Für nachhaltig ausgerichtete Anleger ist die Batteriefertigung noch aus weiteren Gründen ein Schlüsselfaktor. Kann bei der Gewinnung von Rohstoffen wie Lithium und Kobalt sowie beim Einsatz von Lösemitteln bei ihrer Herstellung sichergestellt werden, dass grundlegende Menschen- und Arbeitsrechte auf Basis der Internationalen Arbeitsorganisation (ILO) der Vereinten Nationen eingehalten werden? Kepler und Amundi verweisen auf entsprechende Ausschlusskriterien, wobei Amundi in Minenproduzenten bzw.

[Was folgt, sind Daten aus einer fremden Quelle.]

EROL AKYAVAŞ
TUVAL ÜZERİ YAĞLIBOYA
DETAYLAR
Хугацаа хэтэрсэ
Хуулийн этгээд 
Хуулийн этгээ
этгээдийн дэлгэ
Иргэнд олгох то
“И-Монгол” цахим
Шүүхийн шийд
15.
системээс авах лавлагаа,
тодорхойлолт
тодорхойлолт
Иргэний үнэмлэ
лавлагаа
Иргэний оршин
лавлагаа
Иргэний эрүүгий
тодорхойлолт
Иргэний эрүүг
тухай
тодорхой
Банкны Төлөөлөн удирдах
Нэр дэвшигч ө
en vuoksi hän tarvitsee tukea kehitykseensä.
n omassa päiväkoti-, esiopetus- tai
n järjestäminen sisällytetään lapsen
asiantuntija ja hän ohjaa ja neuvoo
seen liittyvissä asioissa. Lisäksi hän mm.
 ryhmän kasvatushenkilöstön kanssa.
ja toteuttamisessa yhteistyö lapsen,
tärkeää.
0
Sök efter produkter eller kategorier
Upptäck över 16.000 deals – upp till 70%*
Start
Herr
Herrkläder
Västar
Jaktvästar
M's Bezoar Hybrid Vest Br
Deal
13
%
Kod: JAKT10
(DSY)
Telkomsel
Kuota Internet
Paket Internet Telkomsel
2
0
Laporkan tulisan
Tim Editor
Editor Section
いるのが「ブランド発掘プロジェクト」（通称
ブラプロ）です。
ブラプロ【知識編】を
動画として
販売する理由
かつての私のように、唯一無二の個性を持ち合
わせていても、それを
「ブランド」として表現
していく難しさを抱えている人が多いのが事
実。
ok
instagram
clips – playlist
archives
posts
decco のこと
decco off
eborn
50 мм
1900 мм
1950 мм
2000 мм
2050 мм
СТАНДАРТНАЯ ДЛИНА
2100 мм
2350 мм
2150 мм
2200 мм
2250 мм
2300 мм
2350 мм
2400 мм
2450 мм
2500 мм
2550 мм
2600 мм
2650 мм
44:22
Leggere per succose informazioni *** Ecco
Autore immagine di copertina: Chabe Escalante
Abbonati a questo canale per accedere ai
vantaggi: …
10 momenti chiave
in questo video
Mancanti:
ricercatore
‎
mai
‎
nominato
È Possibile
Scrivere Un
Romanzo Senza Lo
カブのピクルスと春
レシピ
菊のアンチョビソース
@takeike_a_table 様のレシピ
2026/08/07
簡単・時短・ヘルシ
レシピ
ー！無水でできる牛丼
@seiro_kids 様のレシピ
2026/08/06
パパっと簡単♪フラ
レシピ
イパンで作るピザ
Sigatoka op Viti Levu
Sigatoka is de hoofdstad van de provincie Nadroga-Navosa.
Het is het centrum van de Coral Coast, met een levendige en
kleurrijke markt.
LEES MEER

Grundstoffhersteller nicht investiert ist. Kepler greift auf die Zusammenarbeit mit der Nachhaltigkeitsagentur oekom research zurück. Nicht geduldet wird, wenn die Normen nachweislich oder mutmaßlich in erheblichem Maße missachtet werden, wie vonseiten des Fondsanbieters betont wird. Die Fondsgesellschaft Ökoworld hält in ihrem nachhaltigen Aktienfonds Ökovision Classic eine geringfügige Position in Samsung SDI. Der südkoreanische Hersteller von Bildschirmen und Batterien ist gefordert, die Standards auf der Basis des Liefer-Verhaltenscodex „Supplier Code of Conduct 2017“ zu erfüllen. Der Fondsanbieter beschäftigt eigene Nachhaltigkeitsanalysten und wird bei seinem Flaggschiff-Fonds zusätzlich von einem unabhängigen Expertengremium beraten. Ein weiterer Schlüsselfaktor ist die Stromspeicherung und der Ausbau der Netz- und Ladeinfrastruktur. Wie kritisch die Situation werden kann, lässt eine aktuelle Studie der Beratungsgesellschaft Oliver Wyman erahnen: Demnach drohen ab einer Elektroauto- Quote von 30 Prozent Engpässe bei der Stromversorgung. „Unter den derzeitigen regulatorischen Rahmenbedingungen könnte in deutschen Elektromobilität-„Hotspots“ bereits in fünf bis zehn Jahren regelmäßig der Strom ausfallen. Bei einer Ortsnetzgröße von 120 Haushalten reichen bereits 36 Elektroautos aus, um das Netz zu überlasten“, schreiben die Autoren und betonen: „Ohne vorbeugende Maßnahmen ist damit ab 2032 flächendeckend in Deutschland zu rechnen.“ Einen Ausweg sehen die Studienautoren in der Nutzung flexibler Lademöglichkeiten.